Write out all the rows below again with "decimal places" switched to "decimal digits" and nothing else changed. Leave the pictures out.

Top of SOURCE MATERIAL

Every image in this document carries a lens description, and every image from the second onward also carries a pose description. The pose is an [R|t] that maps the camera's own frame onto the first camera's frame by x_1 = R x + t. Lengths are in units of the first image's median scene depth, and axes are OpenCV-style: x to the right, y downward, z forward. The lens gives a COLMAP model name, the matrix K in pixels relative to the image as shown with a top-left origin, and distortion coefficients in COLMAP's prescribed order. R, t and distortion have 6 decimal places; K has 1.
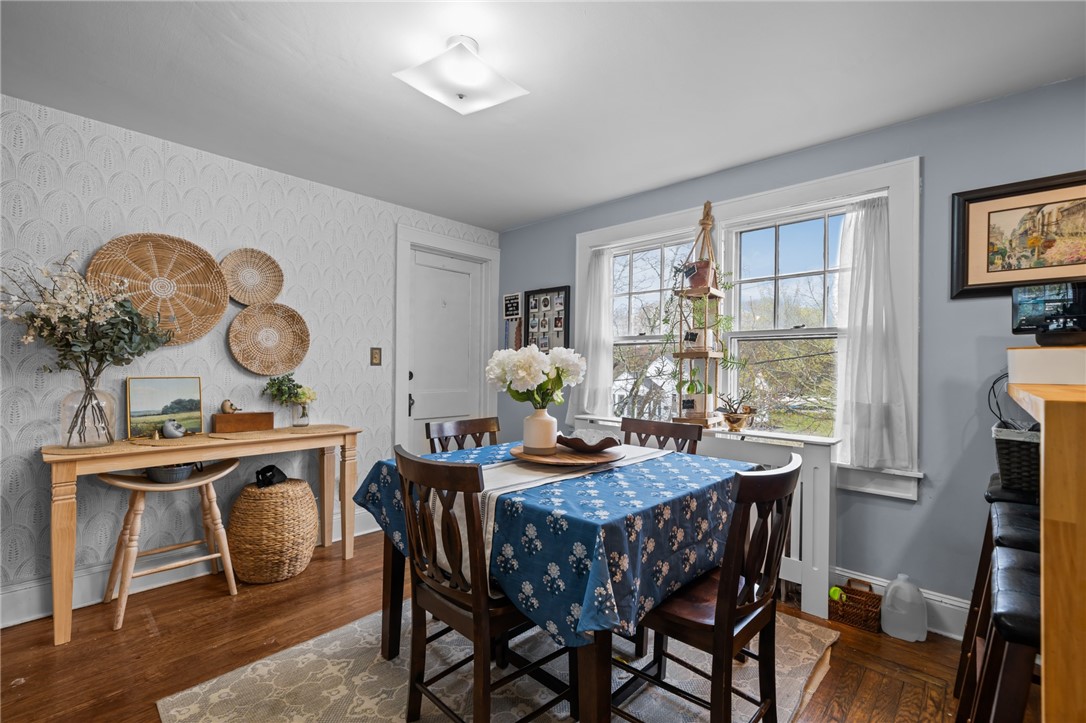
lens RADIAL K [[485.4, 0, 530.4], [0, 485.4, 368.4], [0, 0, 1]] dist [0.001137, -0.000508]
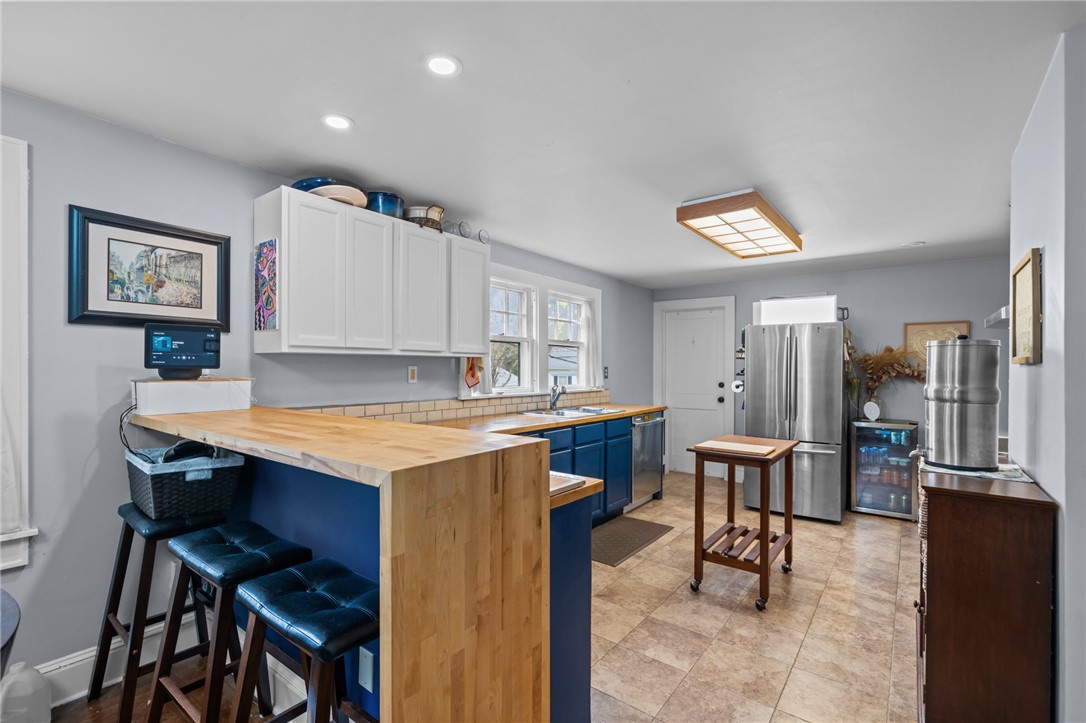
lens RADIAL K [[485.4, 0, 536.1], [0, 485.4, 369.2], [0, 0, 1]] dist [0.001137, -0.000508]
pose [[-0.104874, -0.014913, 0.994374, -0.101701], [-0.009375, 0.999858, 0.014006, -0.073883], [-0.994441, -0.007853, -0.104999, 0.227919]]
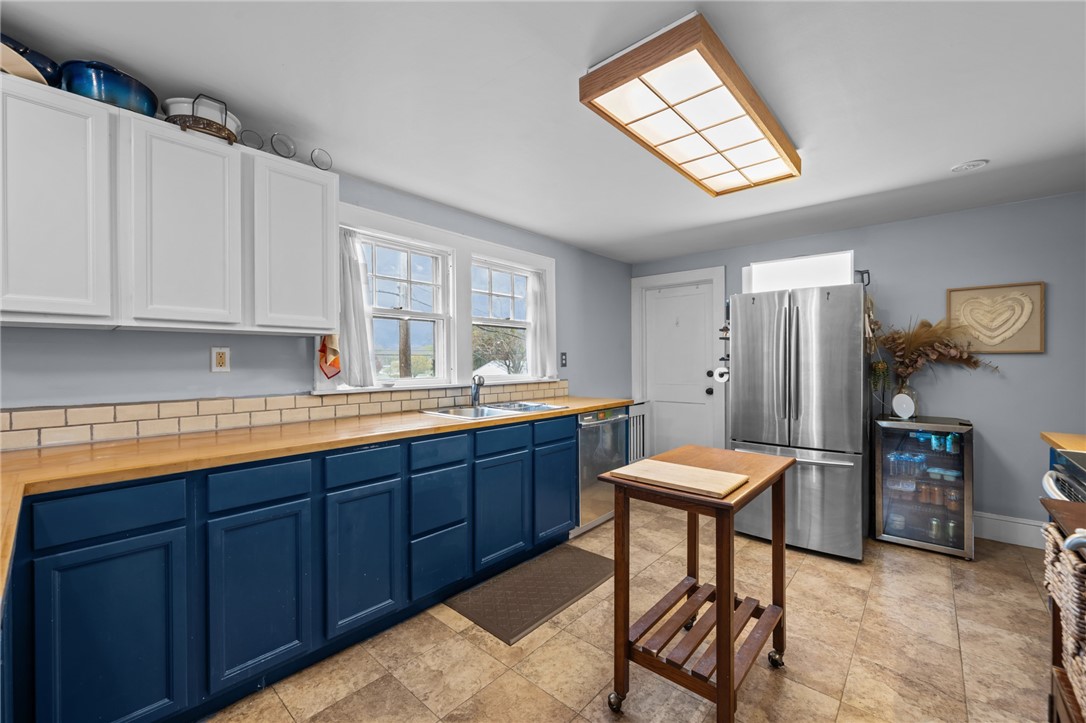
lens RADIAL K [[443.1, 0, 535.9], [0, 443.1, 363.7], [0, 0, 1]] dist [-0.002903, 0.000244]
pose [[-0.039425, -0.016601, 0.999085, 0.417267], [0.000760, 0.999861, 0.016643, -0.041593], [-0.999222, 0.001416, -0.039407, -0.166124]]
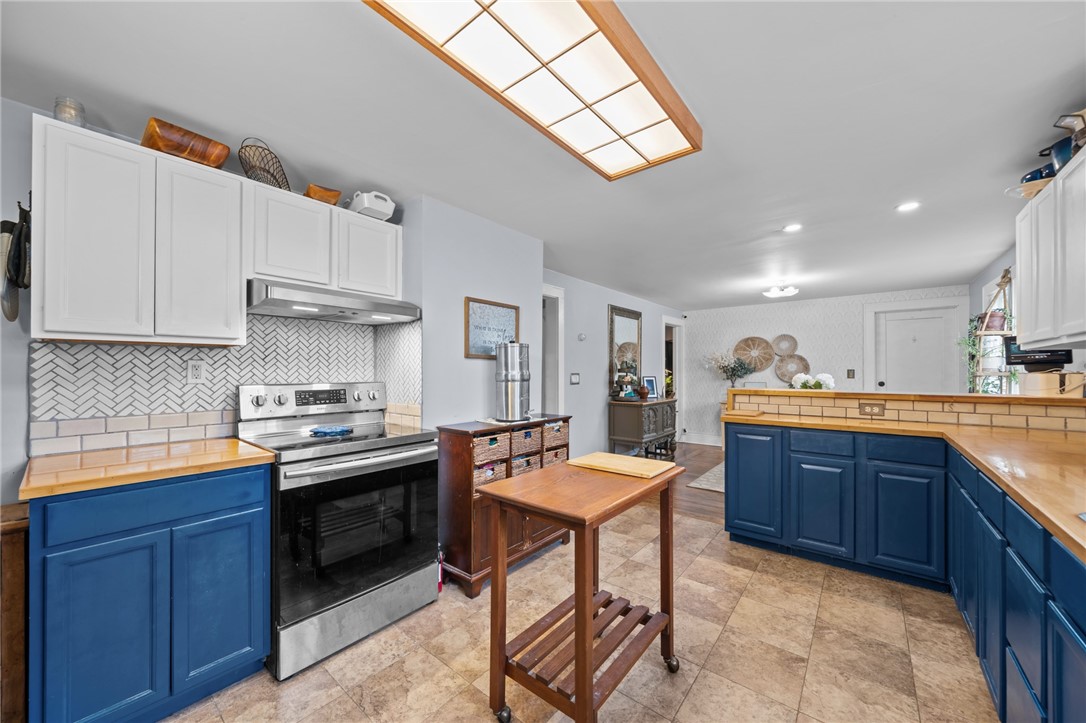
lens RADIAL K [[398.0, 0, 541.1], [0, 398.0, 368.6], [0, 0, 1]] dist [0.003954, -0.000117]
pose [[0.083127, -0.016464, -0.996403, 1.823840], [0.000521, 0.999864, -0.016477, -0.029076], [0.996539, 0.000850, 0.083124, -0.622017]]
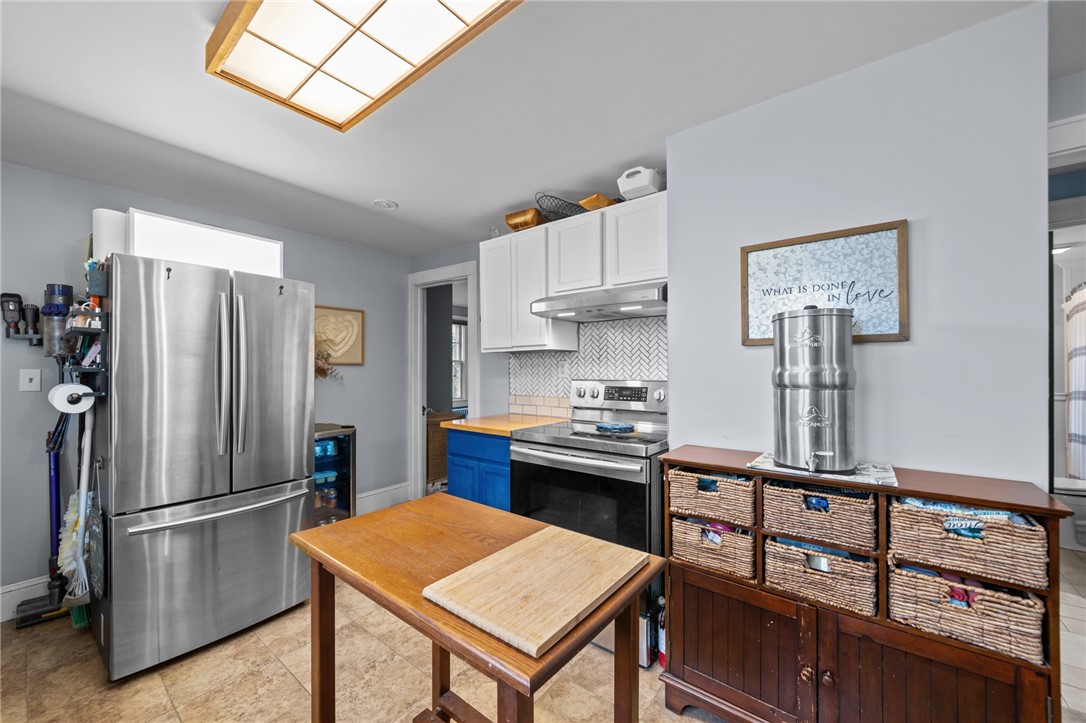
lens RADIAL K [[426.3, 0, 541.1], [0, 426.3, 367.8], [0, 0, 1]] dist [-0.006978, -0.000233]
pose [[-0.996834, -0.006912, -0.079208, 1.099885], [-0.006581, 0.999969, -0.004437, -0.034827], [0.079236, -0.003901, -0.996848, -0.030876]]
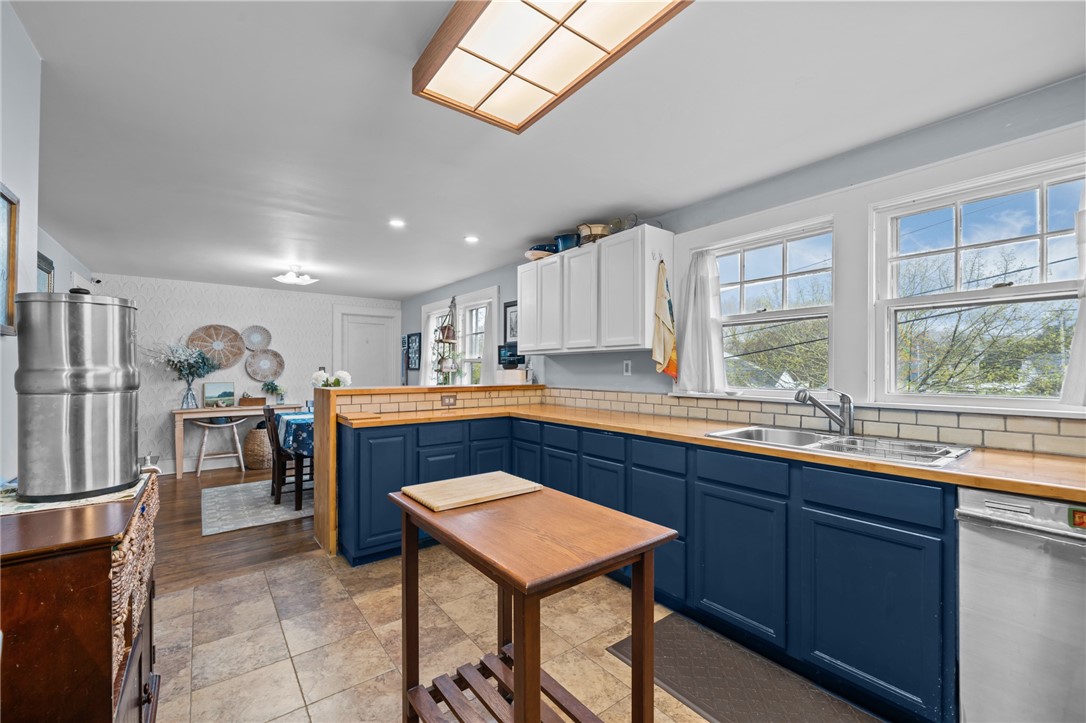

Bottom of SOURCE MATERIAL

TASK OUTPUT >>
Every image in this document carries a lens description, and every image from the second onward also carries a pose description. The pose is an [R|t] that maps the camera's own frame onto the first camera's frame by x_1 = R x + t. Lengths are in units of the first image's median scene depth, and axes are OpenCV-style: x to the right, y downward, z forward. The lens gives a COLMAP model name, the matrix K in pixels relative to the image as shown with a top-left origin, and distortion coefficients in COLMAP's prescribed order. R, t and distortion have 6 decimal digits; K has 1.
lens RADIAL K [[485.4, 0, 530.4], [0, 485.4, 368.4], [0, 0, 1]] dist [0.001137, -0.000508]
lens RADIAL K [[485.4, 0, 536.1], [0, 485.4, 369.2], [0, 0, 1]] dist [0.001137, -0.000508]
pose [[-0.104874, -0.014913, 0.994374, -0.101701], [-0.009375, 0.999858, 0.014006, -0.073883], [-0.994441, -0.007853, -0.104999, 0.227919]]
lens RADIAL K [[443.1, 0, 535.9], [0, 443.1, 363.7], [0, 0, 1]] dist [-0.002903, 0.000244]
pose [[-0.039425, -0.016601, 0.999085, 0.417267], [0.000760, 0.999861, 0.016643, -0.041593], [-0.999222, 0.001416, -0.039407, -0.166124]]
lens RADIAL K [[398.0, 0, 541.1], [0, 398.0, 368.6], [0, 0, 1]] dist [0.003954, -0.000117]
pose [[0.083127, -0.016464, -0.996403, 1.823840], [0.000521, 0.999864, -0.016477, -0.029076], [0.996539, 0.000850, 0.083124, -0.622017]]
lens RADIAL K [[426.3, 0, 541.1], [0, 426.3, 367.8], [0, 0, 1]] dist [-0.006978, -0.000233]
pose [[-0.996834, -0.006912, -0.079208, 1.099885], [-0.006581, 0.999969, -0.004437, -0.034827], [0.079236, -0.003901, -0.996848, -0.030876]]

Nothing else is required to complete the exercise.